Pictures excluded, output the lines of the data below between the one holding "Figure 1. Strengthening" and the one holding "Figure 6. Real", inclusive, exactly as they stand.

▶ ENTRIES PROVIDED
------------------------------------------------

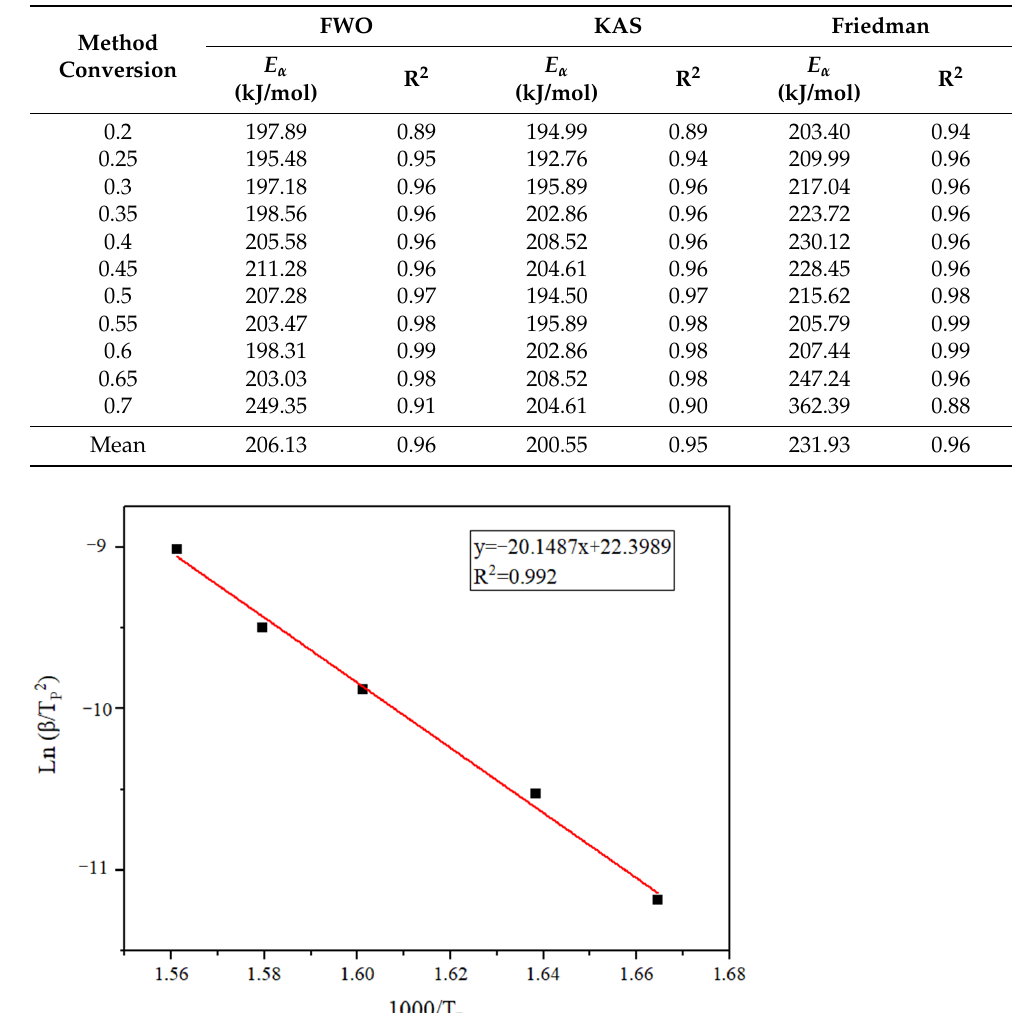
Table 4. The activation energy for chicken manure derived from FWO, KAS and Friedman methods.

------------------------------------------------

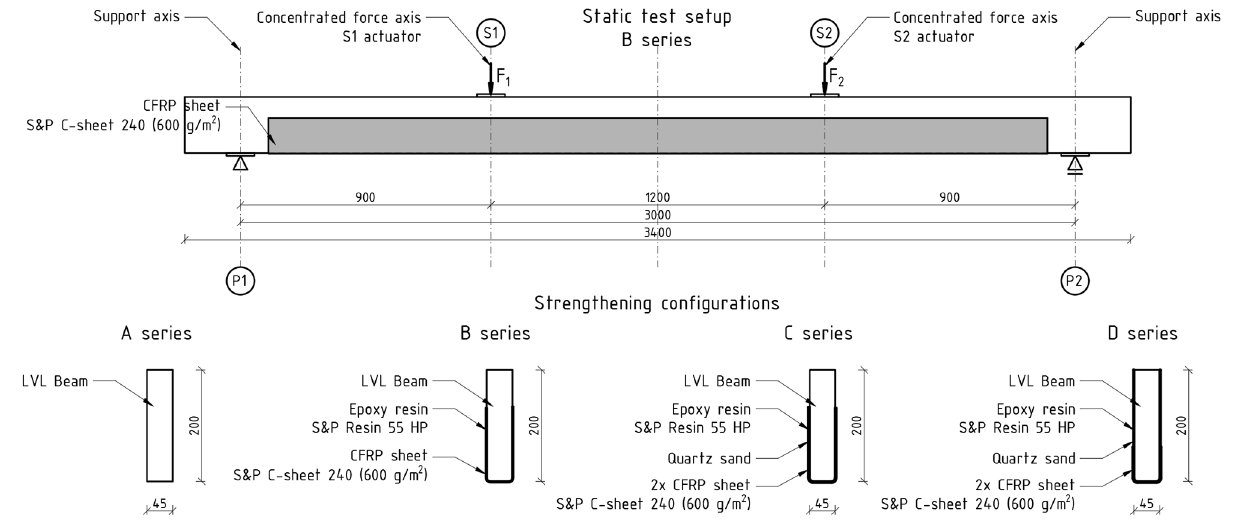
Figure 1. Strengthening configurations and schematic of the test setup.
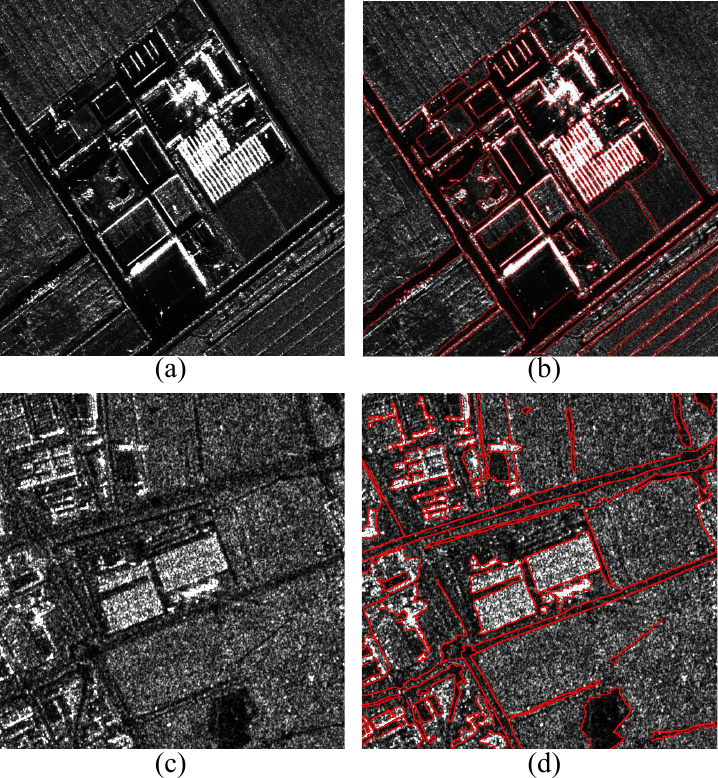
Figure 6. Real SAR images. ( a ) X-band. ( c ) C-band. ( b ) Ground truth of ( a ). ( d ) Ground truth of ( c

------------------------------------------------

▶ ANSWER TO THIS EXERCISE
Figure 1. Strengthening configurations and schematic of the test setup.
Figure 6. Real SAR images. ( a ) X-band. ( c ) C-band. ( b ) Ground truth of ( a ). ( d ) Ground truth of ( c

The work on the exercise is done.